見惚れていたはずの笑みが何故か似合わないと感じる。
彼女がつけていた香水も言われてみれば爽やかな香りだった。ロベリアによく合う香りだと好んでいたことを思い出した。何故自分は甘い香りなどと思ったのか。
「サーシャも砂糖菓子みたいに甘い匂いの香油を発注したのよ。私のイメージってそんな子供っぽい?」
「いや、そうではないが……」
「ふふっ、わかってる。私がスウィートな人間ってことよね」
「そうだな」
「ありがと。じゃあまたあとでね」
投げキッスをして笑顔で去っていくロベリアを見送ったあと、アイゼンと二人になった部屋で溜息を吐いた。
「陛下?」
すぐに笑顔が消えたファーディナンドに声をかけるも返事はない。ペンも握らず、頬杖をついて目を伏せた。
「アイゼン」
「はい」
「俺は、ロベリアが生き返ってくれて嬉しいと思っている」
「はい」
「それなのに何故か……」
続きが出てこない。言葉を選んでいるのだ。ウォルフがいるからではない。言葉にしてしまうと何かが起こりそうで怖い気持ちがある。
「今を愛せない」
いつの間にか入ってきていたウォルフの言葉にファーディナンドが勢いよく顔を上げた。驚いた表情で。
「すみません。アイゼンさんにサインをいただきたい物があるとかで」
ウォルフは風呂までついていくわけにはいかないため待機していたのだが、小走りでやってきた使用人がサインをもらいたいと言うため中に入った。
差し出された紙に書かれたものをしっかりと確認してからサインをし、それをウォルフが使用人に渡した。また小走りで去っていく使用人を見送って外に出ようとしたウォルフをファーディナンドが引き止める。
「お前……以前も俺にそんなことを言わなかったか……?」
「……わかりません。私が陛下にそのようなことを申し上げるはずがありませんが、言ってしまったような気もします」
「……吐き気がする……」
「大丈夫ですか?」
「ロベリアが戻ってきたからずっとだ。ずっと何かが引っかかっていて出てこない。まるで頭の中に砂嵐と霧が同時に発生しているようにハッキリとしない。何か大事なことを忘れているような気がするんだ。思い出さなければならないような、大事なことを……」
ウォルフも同じ気持ちだった。まるで思い出せと言わんばかりに毎日何かしらの映像が流れてくる。それなのに一向に思い出せない気持ち悪さにずっとモヤモヤしている。
「あれだけ恋しかったロベリアがこの腕の中に戻ってきたというのに何故か彼女ではない別人を愛していたような感覚がある。俺が知っている匂いも好みもロベリアであるはずなのに、口にするとロベリアは否定する。俺がロベリアの好みを間違える? ありえんだろう……」
「四年という年月はあっという間に過ぎてしまいましたが、とても長いものです。忘れてしまうのもムリはありません」
「あれだけ求めていたのにか?」
違和感は日に日に増すばかり。
「アイゼン、ロベリアはあんなにわがままだったか?」
思わずこぼした一つの違和感にアイゼンがすぐさま頷く。
「ロベリア様は以前より買い物依存症の傾向にありました。陛下の財産を湯水の如く使い回り、好き放題し放題。陛下に甘えれば陛下がランプの魔神のように願いを叶えてくれると思っている節が見受けられました」
「それはお前の偏見ではないのか?」
「また使用人全員に話をお聞きになりますか?」
使用人のことはアイゼンに聞けというほど知り尽くしている彼の言葉は「自分だけでなく使用人もそう思っている」と言わんばかりのもので、初めて聞く意見に愕然としている。
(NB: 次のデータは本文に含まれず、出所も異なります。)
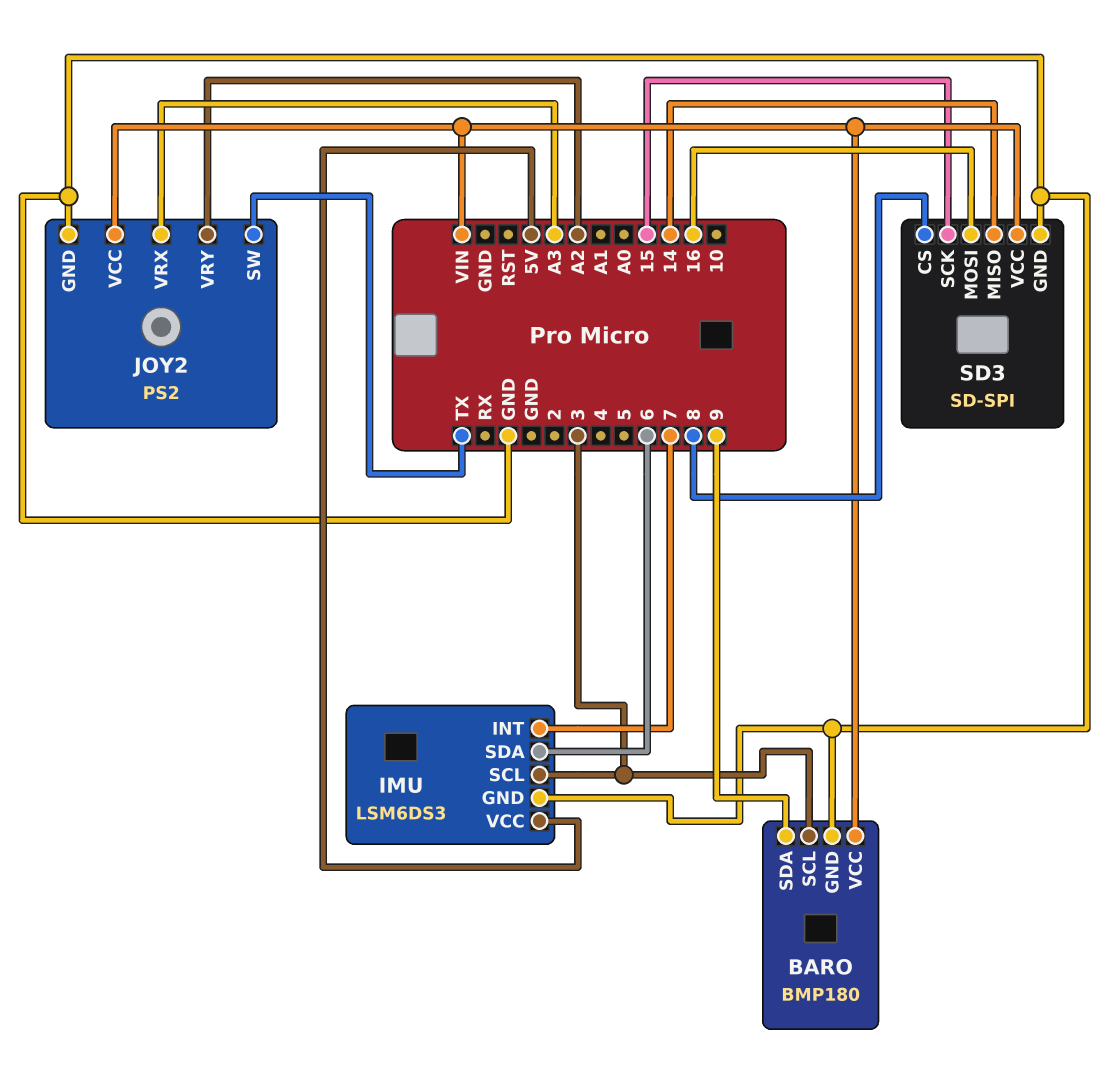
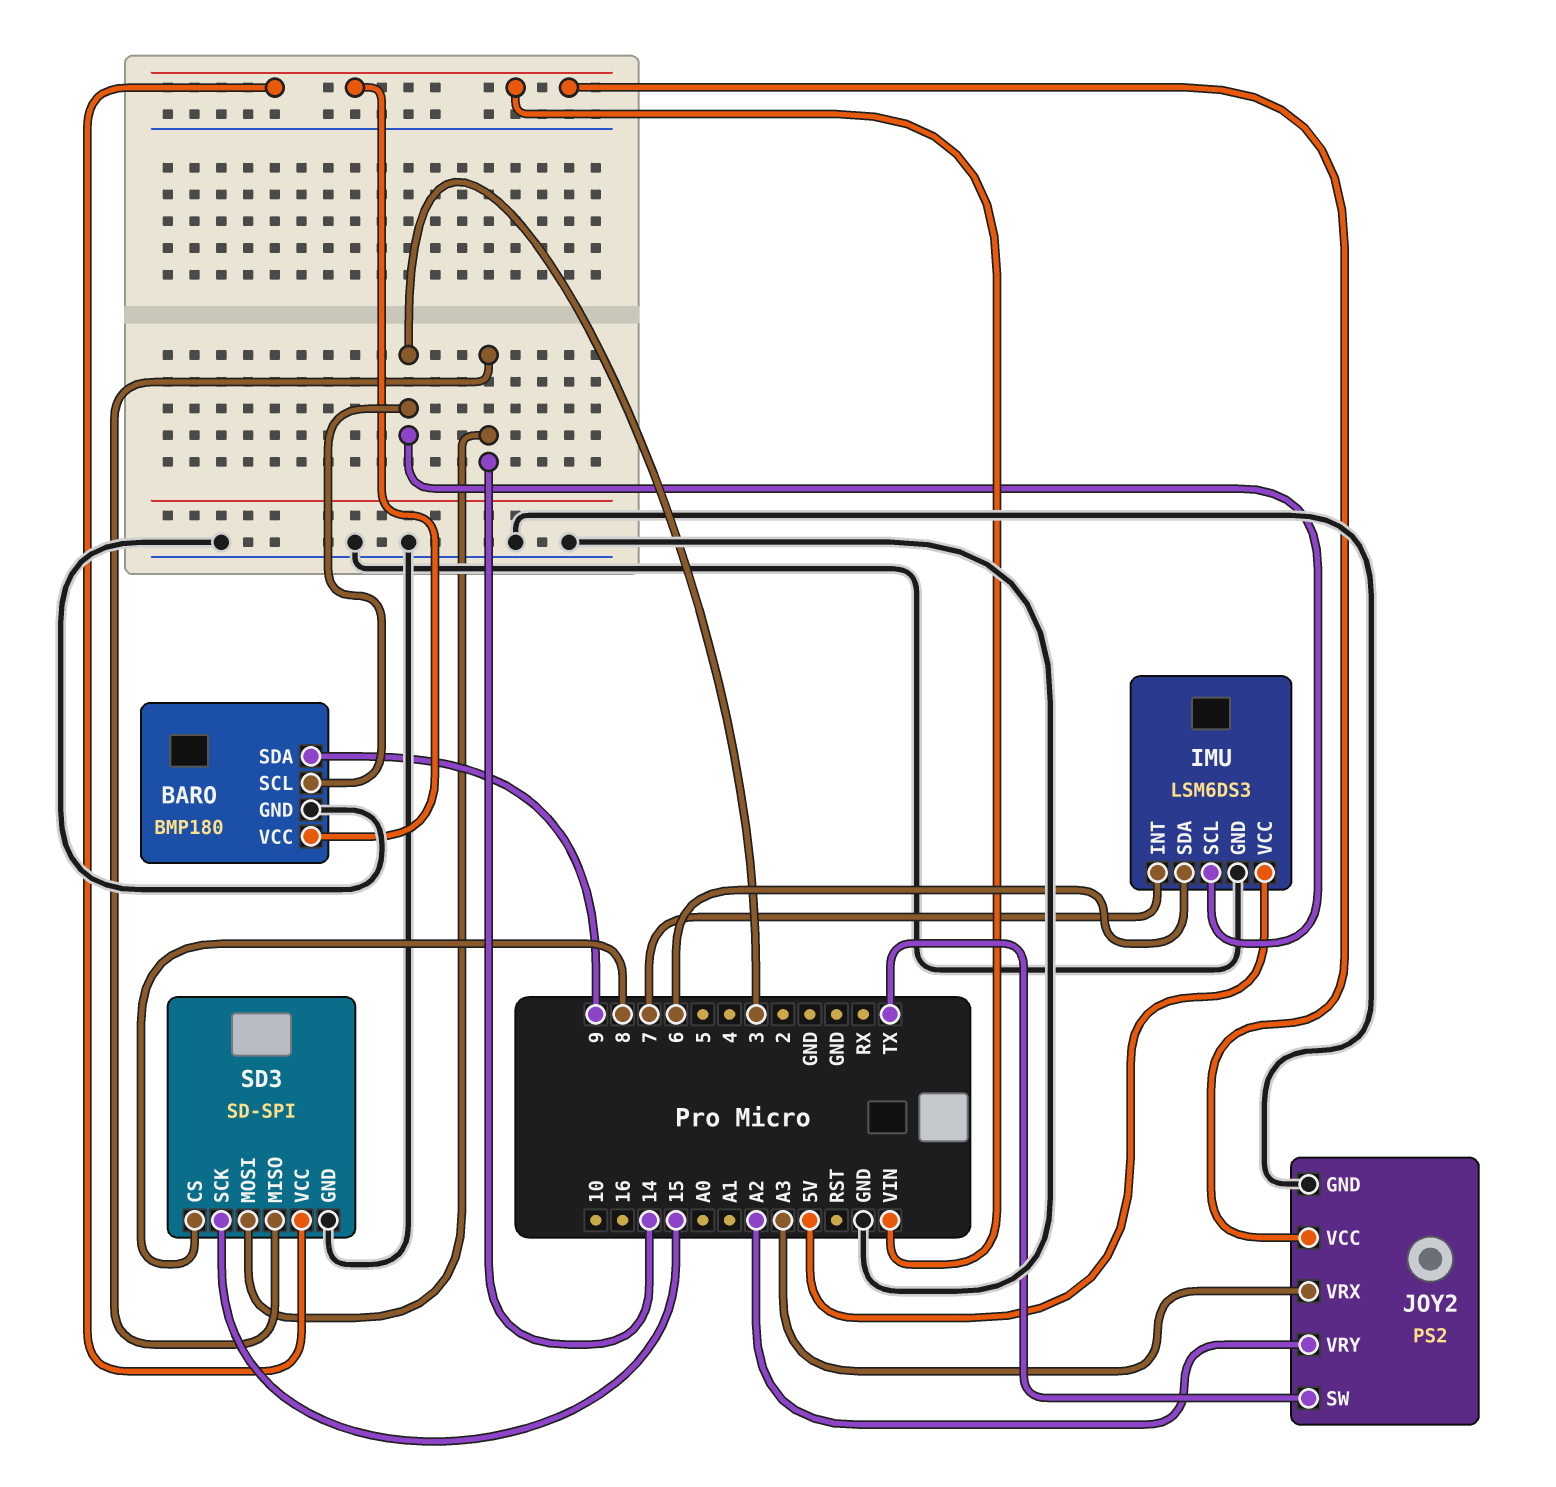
SD3 pin MOSI: 16 -> 14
ファーディナンドにとってロベリアはわがままな女ではなく貞淑で穏やかな女性だった。努力家で誰からも愛されている女性だと自慢し回っていたのに、生き返ったから変わったのではなく生前もこうだったと知ってショックを受けた。
「あー……変わってしまったのか?」
「陛下、私は先程、以前よりと申し上げました。それは四年以上前から、という意味です」
恋は盲目。どんなわがままも愛おしさすら感じていた。まず、それらをわがままとすら思っていなかったのだろう。してやれることは全てしてやると、それをまるで甲斐性のように勘違いして叶え続けた結果が今なのだ。
自分だけが何も見えていなかったということかと顔に書く皇帝にアイゼンは重々しく頷き返した。
「ですから、私は反対していたのです。魔女に頼む禁忌に足を踏み入れてまで……」
その先は言ってはいけない言葉だとわかっているからアイゼンも口を閉じた。ロベリアを生き返らせることはテロスのために、何よりもファーディナンドのためにならないと思っていたから反対し続けた。
それでも、初めて愛を与えてくれたロベリアに盲目の愛を捧げ続けたファーディナンドには何をどう言っても伝わらなかった。
「陛下、冷静に周りを見回すことは皇帝だけでなく誰にでも必要なスキルですが、あなたは皇帝であるが故に更にそういったことに気付かなければなりません。目の前で起こることは間違いではなく現実だと受け入れてください。その上でどうすべきかを考えるのです。あなたも人の子。間違えることはあります。それは恥ずべきことではございません。間違いを認められないことこそ恥なのです」
「ロベリアが間違っていることを認めろと……?」
「私が言えるのはここまで。あとは陛下が判断されることです」
「そこまで言っておいて俺に丸投げか?」
ファーディナンドは変わった。ロベリアがいない間に成長したように思う。以前の彼ならロベリアのことをわがままだと言おうものなら烈火の如く怒りを撒き散らし、相手がアイゼンであろうと許さなかった。今は苦笑し、その苦言を受け入れようとする。何が彼を変えたのか。変わる瞬間がどこかにあったのだろうかと不思議に思う。
「陛下が愛した女性ですから」
誰よりも甘やかした人間だと自覚がある。愛していたからなんでも言うことを聞いてやりたかった。喜んだ顔が見たかったから。叶えてやることこそが愛だと勘違いしていたから。それが間違いであったと認められなかったし、思ってすらいなかった。
「ウォルフ」
「はい」
「もし、お前がまた何か映像が見えたら教えてくれ。俺の記憶と擦り合わせたい」
彼が言った『今を愛せない人』という言葉。やはり自分とウォルフの記憶には共通点がある。共に記憶した者と共に忘れていると確信する。
「一度、魔法士のもとへ向かう。ウォルフも一緒に来い」
「はい」
今日は両親の命日。あまり良い日ではない。それでも行かなければならない。ロベリアに言われたからではない。行かなければならない何かがあるような気がしたから。